Anche l'obiettivo della soppressione virale mostra risultati diversi in vari paesi: in Rwanda l'83% delle persone in trattamento sono "undetectable" mentre in Zambia pare non si raggiunga il 45%. Anche in Brasile e Messico la soppressione virale è un obiettivo raggiunto per l'80% delle persone in terapia ma Venezuela e Cuba, invece, nonostante gli alti tassi di mantenimento in cura non riescono a superare quota 50%. Ciò dimostra che un approccio legato alla "cascata del trattamento" può manifestare le debolezze di un sistema che ha punti di forza in altre situazioni. C'è da considerare anche che in alcune zone, come l'Africa Sub-Sahariana, la stessa misurazione della viremia plasmatica rappresenta una sfida non ancora vinta. La tecnologia disponibile per questo esame è ancora troppo cara per molti paesi e anche l'UNAIDS ammette che probabilmente non si riuscirà ad avere abbastanza test per la carica virale entro il 2020. Un'altra sfida è rappresentata dai bambini che ricevono il trattamento meno spesso degli adulti: inoltre solo 10 dei 29 farmaci antiretrovirali attualmente disponibili sono approvati per uso pediatrico.
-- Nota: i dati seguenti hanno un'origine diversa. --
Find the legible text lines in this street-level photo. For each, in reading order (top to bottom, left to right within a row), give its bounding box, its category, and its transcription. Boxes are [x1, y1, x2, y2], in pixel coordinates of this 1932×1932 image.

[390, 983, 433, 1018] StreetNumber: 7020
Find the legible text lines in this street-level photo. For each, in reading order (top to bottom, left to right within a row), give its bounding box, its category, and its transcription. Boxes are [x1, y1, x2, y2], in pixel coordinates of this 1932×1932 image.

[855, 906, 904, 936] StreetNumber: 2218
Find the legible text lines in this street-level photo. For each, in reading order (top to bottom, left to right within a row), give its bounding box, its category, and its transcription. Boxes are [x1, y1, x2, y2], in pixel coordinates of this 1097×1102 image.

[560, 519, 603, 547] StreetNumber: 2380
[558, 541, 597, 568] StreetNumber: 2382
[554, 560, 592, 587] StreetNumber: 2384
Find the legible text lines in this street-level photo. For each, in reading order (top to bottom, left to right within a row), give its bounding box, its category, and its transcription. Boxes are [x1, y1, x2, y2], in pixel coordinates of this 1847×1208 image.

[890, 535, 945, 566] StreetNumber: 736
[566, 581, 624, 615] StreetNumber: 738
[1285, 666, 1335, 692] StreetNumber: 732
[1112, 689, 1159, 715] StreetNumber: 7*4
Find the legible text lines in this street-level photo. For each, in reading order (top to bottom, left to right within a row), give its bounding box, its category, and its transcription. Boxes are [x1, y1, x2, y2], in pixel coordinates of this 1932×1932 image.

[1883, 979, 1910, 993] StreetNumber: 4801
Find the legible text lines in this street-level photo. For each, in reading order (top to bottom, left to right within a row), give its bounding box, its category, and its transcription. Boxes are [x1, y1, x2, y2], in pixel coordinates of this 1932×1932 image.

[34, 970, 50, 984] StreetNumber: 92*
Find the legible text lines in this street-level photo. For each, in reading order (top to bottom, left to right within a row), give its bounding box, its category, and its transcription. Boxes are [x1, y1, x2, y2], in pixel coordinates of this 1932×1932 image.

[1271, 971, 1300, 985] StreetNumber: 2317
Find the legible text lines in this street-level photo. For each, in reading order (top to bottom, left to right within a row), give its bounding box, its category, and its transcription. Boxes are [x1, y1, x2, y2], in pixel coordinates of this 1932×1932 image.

Senza dimenticare i diritti umani

L'approccio basato sull'obiettivo 90/90/90 ha anche difficoltà legate al rispetto dei diritti umani e alla trasparenza: non sappiamo quanto siano lontani da questi obiettivi paesi come la Russia o quelli dell'Asia centrale o del Medio Oriente e bisogna tener conto che ci sono anche paesi ricchi che non riescono a raggiungere le key populations.